Recentemente, fui agraciado por estar entre os selecionados para a terceira turma do Curso Digital Visão Zero pela Suécia, oferecido pela Secretaria Nacional de Trânsito (SENATRAN). Dentre os diversos conceitos trazidos durante o curso, gostaria de destacar aqui um que me pareceu de suma importância: a questão do compartilhamento das responsabilidades. Isto é, diferentemente do que se costumava utilizar até pouco tempo, um trânsito seguro não depende somente dos condutores e dos órgãos gestores, mas de uma gama imensa de atores, como as montadoras de veículos, por exemplo.
Pensando nisso, lembrei de uma ocasião em que um amigo me contava de sua experiência em dirigir na França durante suas ultimas férias. Ao chegar na locadora de veículos local e solicitar um Renault Clio, carro que, segundo ele, àquela época, era o veículo mais acessível no catálogo da loja, ficara surpreso ao ser apresentado a um carro que, pela quantidade de itens de segurança e acessórios tecnológicos, mais parecia um Mégane que um Clio. Não é novidade para ninguém que, historicamente, as montadoras no Brasil não seguem um padrão de segurança veicular lá muito confiável. Assim como o fato de o próprio consumidor não se preocupar muito com esses padrões. Não saberia dizer qual dos fatores é causa e qual é consequência. O que me remete ao fato de que, até bem pouco tempo, o carro mais vendido no país durante alguns anos era um modelo que havia sido avaliado com zero estrelas nos crash tests da Latin NCAP.

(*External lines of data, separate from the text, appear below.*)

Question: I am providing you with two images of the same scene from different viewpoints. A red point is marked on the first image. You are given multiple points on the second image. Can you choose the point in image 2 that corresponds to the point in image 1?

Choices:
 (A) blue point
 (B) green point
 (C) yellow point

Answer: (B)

Enquanto assistia o palestrante falar sobre as responsabilidades das montadoras em projetar e construir veículos mais seguros, lembrei de uma outra responsabilidade tão (ou talvez até mais) premente: o meio ambiente. Quase instantaneamente, pensei em uma iniciativa que acabou virando uma espécie de commodity no mercado financeiro: o crédito de carbono.
O crédito de carbono é um conceito que surgiu em 1997, dentro do Protocolo de Kyoto. O objetivo principal dessa metodologia é reduzir a emissão dos gases do efeito estufa no planeta para combater as mudanças climáticas. Em resumo, um crédito de carbono é gerado a cada tonelada de carbono que deixa de ser emitida. Muitos estudiosos e ambientalistas, no entanto, acreditam que os créditos de carbono não podem ser vistos como algo vantajoso, pois consideram-nos uma licença para continuar poluindo.
Ao pensar sobre isso, uma questão surgiu reluzente como o sol em minha mente: por que não existe ainda uma espécie de créditos de sinistro, que possam ser trocados pelas montadoras cada vez que um ocupante de um de seus modelos é salvo por algum item de segurança de seus veículos? E, da mesma forma, cada vez que um ocupante é vitimado em um sinistro envolvendo um modelo mal avaliado sob o ponto de vista de padrões de segurança, por que essas montadoras não são penalizadas, como forma de mitigar os danos causados pela sua falta de preocupação com esses padrões?
Espero ansiosamente que o Protocolo de Kyoto alcance seus objetivos. Mas espero ainda mais que outros protocolos sejam criados também no trânsito para que, quando esses objetivos forem alcançados, ainda tenham sobrado algumas pessoas suficientemente incólumes para desfrutar desse tão esperado meio ambiente. Ou será realmente o meio ambiente a única preocupação das montadoras?